The growth trajectory from here depends on four factors. First, whether the AP High Court proposal materialises and triggers a government-employee-residence expansion - a high-impact but politically uncertain variable. Second, whether KMC and the private medical-college network continue to scale residential student populations. Third, whether cement-industry capacity expansions in the Kurnool–Nandyal belt accelerate. Fourth, whether Nandikotkur Road apartment-absorption continues at current pace. A realistic 2028 projection puts Kurnool at 8 to 12 stores across four or more platforms, with possible Nandyal entry adding one to two additional stores. High Court implementation would add three to five stores to the upper-bound projection.
Methodology
This report draws on the QuickCommerceMap July 2026 dataset - a point-in-time snapshot of 5,625 dark stores across 409 Indian cities operated by Blinkit, Zepto, Swiggy Instamart, Flipkart Minutes, and BigBasket. The dataset is compiled from publicly observable store-locator information published by the platforms themselves; store locations are approximate, generally to within about 100 metres, and platform networks change weekly, so all counts should be read as a snapshot rather than a permanent census. Kurnool’s five stores were individually reverse-geocoded using Ola Maps (primary), Mappls (fallback), and Nominatim (last resort) to obtain localities, pin codes, and area assignments.
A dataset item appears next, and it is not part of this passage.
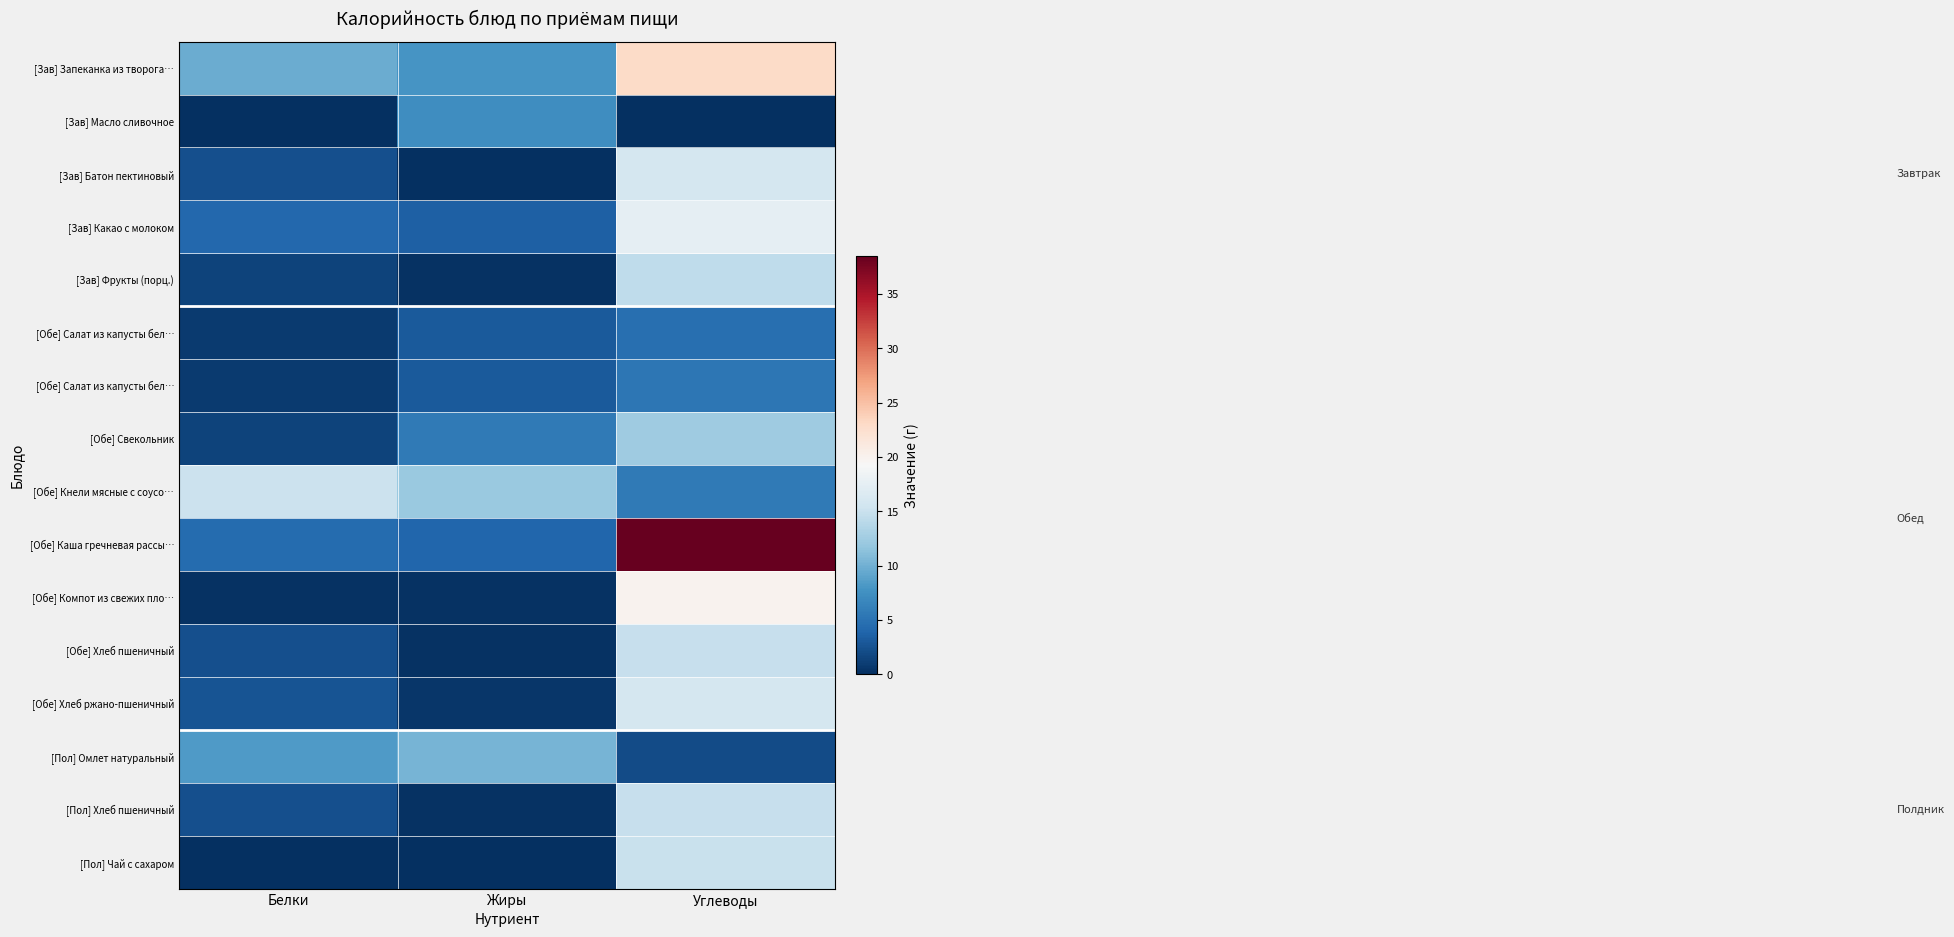

What is the total value across all series at Белки?

56.0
Demographic data derives from Census of India 2011, projected to 2026 using WorldPopulationReview methodology. Economic context uses MoSPI state-level Andhra Pradesh NSDP figures, as city-level GDP data is not publicly available for Kurnool. Industry data draws on AP Mineral Development Corporation limestone and cement sector disclosures, APIIC Kurnool district industrial reports, and the Kurnool Medical College annual report. Historical and administrative context uses state-government documentation of the 1953-1956 Andhra State capital period and the 2020 AP tripartite-capital proposal materials.
All indices (affordabilityIndex and related editorial judgements) are editorial judgements on a 0-100 scale, documented in the expansion enrichment panel. They are not derived from a single quantitative source but represent the research desk’s assessment informed by the sources listed above and by structural comparison with other inland-commercial-hub-plus-medical-education Tier D cities (Vellore, Belgaum) and with the other active Rayalaseema Tier D market (Anantapur) and Tier D inland-AP comparators.